Santo Agostinho (354-430 d. C), o último grande filósofo da Antiguidade, também pode ser considerado o primeiro grande pensador medieval: viu cair os primeiros muros do império romano, mas a influência de sua obra cresceria sempre mais durante a Idade Média. Marcou profundamente o pensamento medieval; sua obra, Cidade de Deus, foi muito apreciada nos dez séculos seguintes e lançou as bases da filosofia cristã da história.

Como Santo Agostinho concebia a história humana? Segundo o bispo de Hipona, dois amores opostos tinham fundado duas cidades distintas: o amor a Deus e desprezo de si mesmo criou a Cidade de Deus; e o amor de si, com desprezo de Deus, lançou as bases da “cidade dos homens”.

Essa divisão do mundo em duas cidades tem um antecedente no mundo espiritual, antes da criação do universo físico. Houve um “momento” em que Deus concedeu aos anjos a liberdade de escolha: permaneciam com o Criador — ou não… O Diabo, líder dos espíritos rebeldes, recusou-se a servir (“Non serviam”, “Não servirei”), ao contrário do arcanjo Miguel, que humildemente continuou unido a Deus.

Assim, a “cidade dos homens” foi produto de uma forte dissidência, uma recusa decidida em seguir as diretrizes que o planejador divino havia pensado para a Criação. Já se manifestava, naquela luta angélica, a dualidade que mais tarde se repetiria no Pecado Original, com a desobediência de Adão e Eva. Os dois anjos são os “patronos” das duas cidades: o Diabo está para a “cidade dos homens” assim como Miguel para a Cidade de Deus.

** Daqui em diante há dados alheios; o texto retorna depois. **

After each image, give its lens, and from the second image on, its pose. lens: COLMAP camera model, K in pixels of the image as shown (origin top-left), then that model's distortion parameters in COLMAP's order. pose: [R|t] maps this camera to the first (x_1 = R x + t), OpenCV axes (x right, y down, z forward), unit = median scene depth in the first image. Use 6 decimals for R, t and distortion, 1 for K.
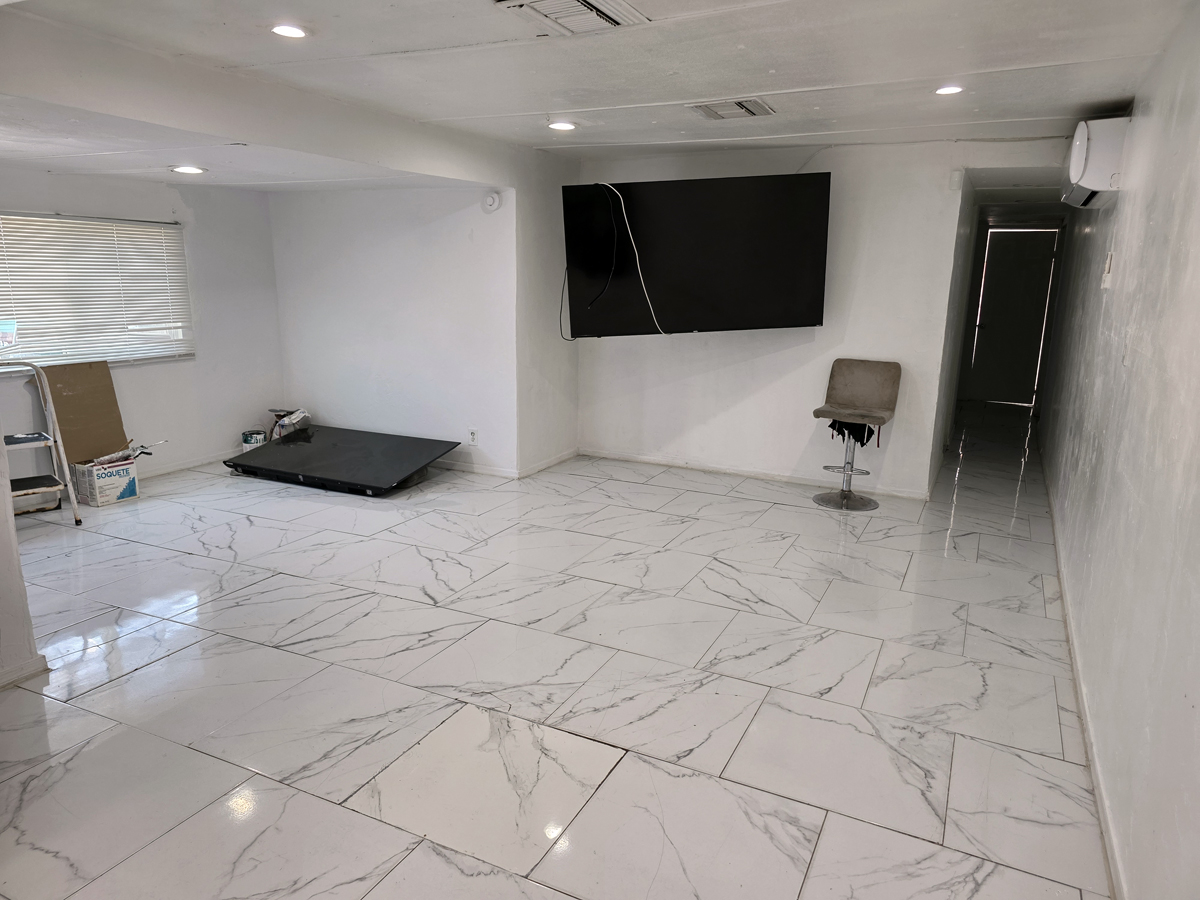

Essas duas “cidades” marcariam toda a história humana, podendo manifestar-se na mesma família, na mesma rua, no mesmo bairro, na mesma instituição etc. A Cidade de Deus é peregrina: desceu do céu, caminhará pela Terra e depois voltará ao ponto de partida, enquanto a “cidade dos homens” provém de baixo, lutará com a outra Cidade durante a História, e um dia retornará aos abismos.

A Cidade de Deus tem como estatuto principal os Dez Mandamentos e as virtudes cristãs, enquanto a “cidade dos homens” promove uma substituição permanente desses princípios eternos, em nome de uma mentalidade revolucionária que tudo nega em nome da afirmação do homem.

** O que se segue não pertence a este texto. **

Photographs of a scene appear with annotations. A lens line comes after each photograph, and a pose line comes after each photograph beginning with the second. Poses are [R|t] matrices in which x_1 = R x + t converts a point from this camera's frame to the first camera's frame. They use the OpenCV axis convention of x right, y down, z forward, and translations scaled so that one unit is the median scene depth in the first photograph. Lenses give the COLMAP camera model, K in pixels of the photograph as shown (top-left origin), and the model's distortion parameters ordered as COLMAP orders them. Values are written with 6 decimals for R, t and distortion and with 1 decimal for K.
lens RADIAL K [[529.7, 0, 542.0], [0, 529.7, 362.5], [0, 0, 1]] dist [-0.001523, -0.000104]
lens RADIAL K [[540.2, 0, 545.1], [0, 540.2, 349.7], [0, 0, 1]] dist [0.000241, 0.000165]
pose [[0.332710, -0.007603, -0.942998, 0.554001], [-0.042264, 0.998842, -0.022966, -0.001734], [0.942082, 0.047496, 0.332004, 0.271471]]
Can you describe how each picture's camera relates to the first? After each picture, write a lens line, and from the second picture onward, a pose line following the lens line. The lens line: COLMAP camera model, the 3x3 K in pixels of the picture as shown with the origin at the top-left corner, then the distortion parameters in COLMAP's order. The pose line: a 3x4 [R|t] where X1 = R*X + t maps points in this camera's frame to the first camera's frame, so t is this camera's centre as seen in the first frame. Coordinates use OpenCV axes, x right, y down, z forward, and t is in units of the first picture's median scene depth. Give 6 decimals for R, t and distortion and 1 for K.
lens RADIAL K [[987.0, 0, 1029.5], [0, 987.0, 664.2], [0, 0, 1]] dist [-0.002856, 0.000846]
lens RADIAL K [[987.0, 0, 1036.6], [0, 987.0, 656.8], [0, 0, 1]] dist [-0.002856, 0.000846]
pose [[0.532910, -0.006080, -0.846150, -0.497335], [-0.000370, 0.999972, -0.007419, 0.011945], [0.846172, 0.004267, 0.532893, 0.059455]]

Foi essa filosofia da história que orientou a cultura e a civilização medieval. Sem essa perspectiva é difícil compreender o papel que as ideias cristãs desempenharam nos mil anos de duração da Idade Média, a qual, vivendo tão profundamente essa convicção agostiniana, não hesitava em cometer as maiores e aparentes “loucuras” em defesa do Reino de Deus: as Cruzadas e a Inquisição são provas desse amor cavalheiresco do homem medieval por Cristo, que o homem contemporâneo não consegue compreender. A Idade Média foi um barco conduzido pelos ventos cristãos; só começou a fazer água quando outra ventania começou a soprar violentamente no sentido contrário, à época da Renascença paganizante, provinda da Antiguidade greco-romana.

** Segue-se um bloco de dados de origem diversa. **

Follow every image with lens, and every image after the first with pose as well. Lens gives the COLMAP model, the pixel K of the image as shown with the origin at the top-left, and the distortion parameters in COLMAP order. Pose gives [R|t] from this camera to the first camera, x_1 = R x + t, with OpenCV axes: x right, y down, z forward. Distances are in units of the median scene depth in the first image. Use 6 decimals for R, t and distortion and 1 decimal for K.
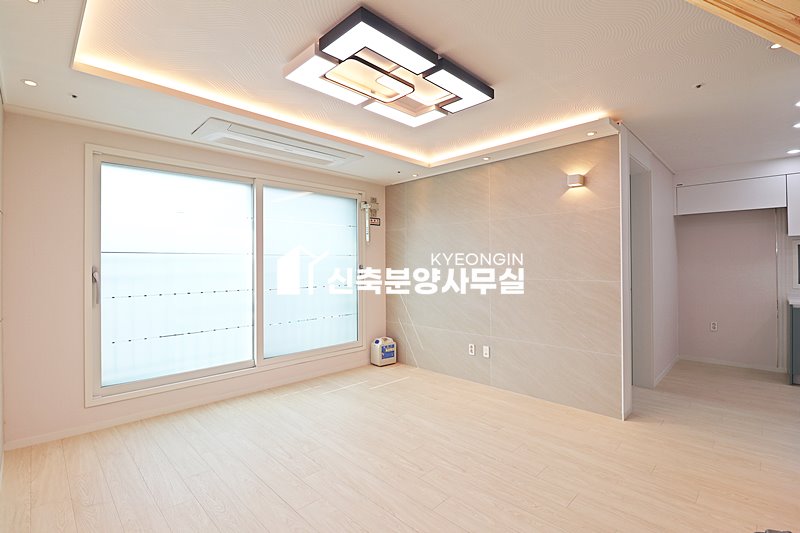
lens RADIAL K [[369.7, 0, 396.1], [0, 369.7, 262.5], [0, 0, 1]] dist [-0.003057, -0.010207]
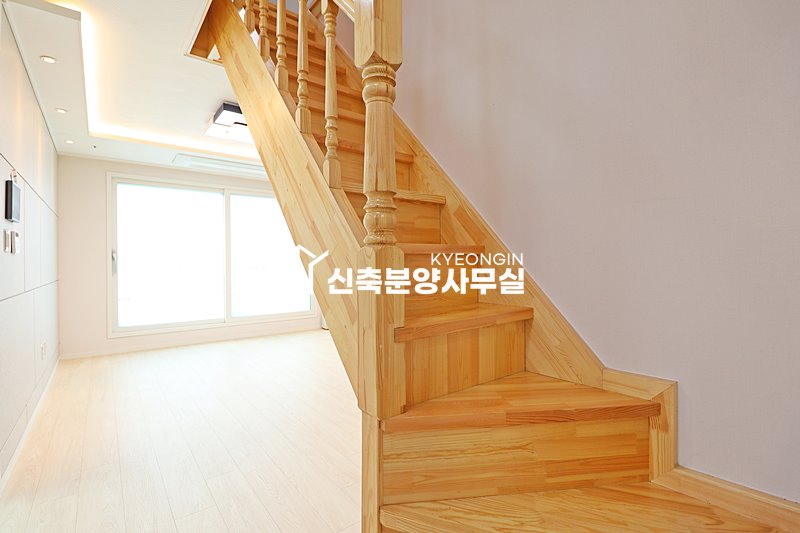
lens RADIAL K [[369.7, 0, 397.4], [0, 369.7, 261.7], [0, 0, 1]] dist [-0.003057, -0.010207]
pose [[0.994203, -0.000772, -0.107519, 0.434612], [0.001526, 0.999975, 0.006933, 0.041612], [0.107511, -0.007057, 0.994179, -0.338523]]
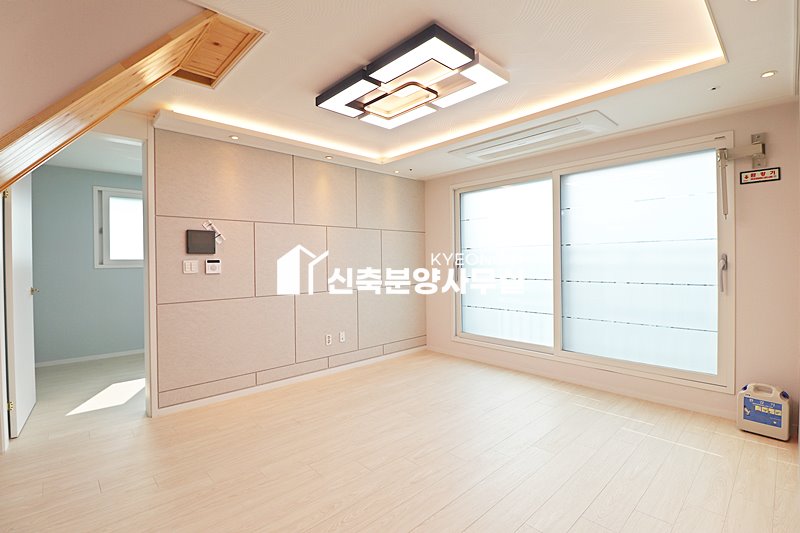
lens RADIAL K [[369.7, 0, 399.5], [0, 369.7, 264.6], [0, 0, 1]] dist [-0.003057, -0.010207]
pose [[-0.020660, 0.018278, -0.999619, 0.674012], [0.018665, 0.999666, 0.017893, 0.004629], [0.999612, -0.018288, -0.020994, 0.615116]]
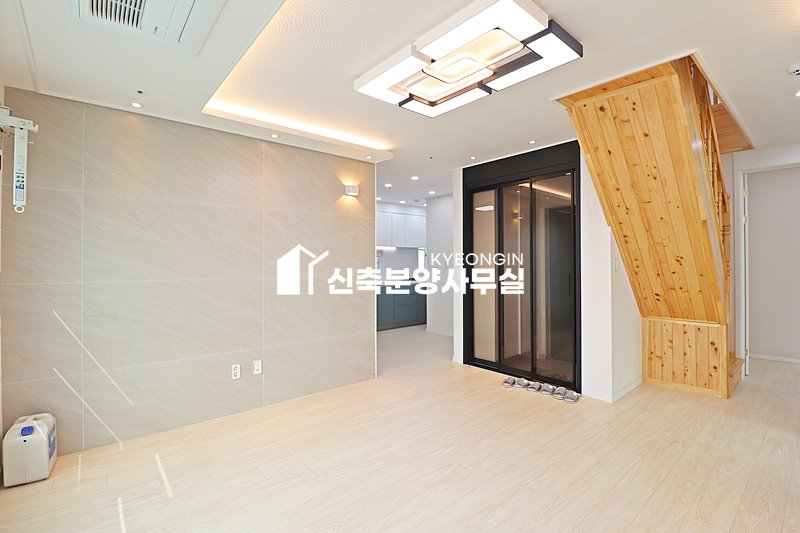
lens RADIAL K [[369.7, 0, 397.2], [0, 369.7, 260.6], [0, 0, 1]] dist [-0.003057, -0.010207]
pose [[0.074166, 0.011143, 0.997184, -0.589516], [-0.007553, 0.999915, -0.010612, 0.011405], [-0.997217, -0.006745, 0.074244, 0.670712]]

Poder-se-ia estranhar que Santo Agostinho tenha usado a expressão “cidade dos homens” para designar justamente uma criação demoníaca, mas isto se justifica se recordarmos que nada deste mundo é do homem, senão primeiramente de Deus, que nos emprestou provisória e misericordiosamente o mais belo dos planetas para algumas décadas de vida preparatória à vida definitiva.

Santo Agostinho foi, ele próprio, um desses habitantes da “cidade dos homens” que migrou para a Cidade de Deus, conforme relata em seu belíssimo livro “Confissões”, biografia espiritual escrita justamente para revelar o trânsito que fez sua alma do pecado para a graça, lamentando haver descoberto tão tardiamente o amor divino: “Tarde Te amei, ó Beleza tão antiga e tão nova!” É o lamento de todo convertido quando, ao olhar para trás, verifica a inutilidade e o vazio do tempo anterior à descoberta de Deus.

A obra desse gênio filosófico e teológico nunca esteve tão viva, sobretudo hoje, quando experimentamos na própria carne a mais terrível de todas as guerras: a Igreja do Deus que se fez Homem lutando contra a igreja do homem que se fez deus (são palavras do Papa Paulo VI).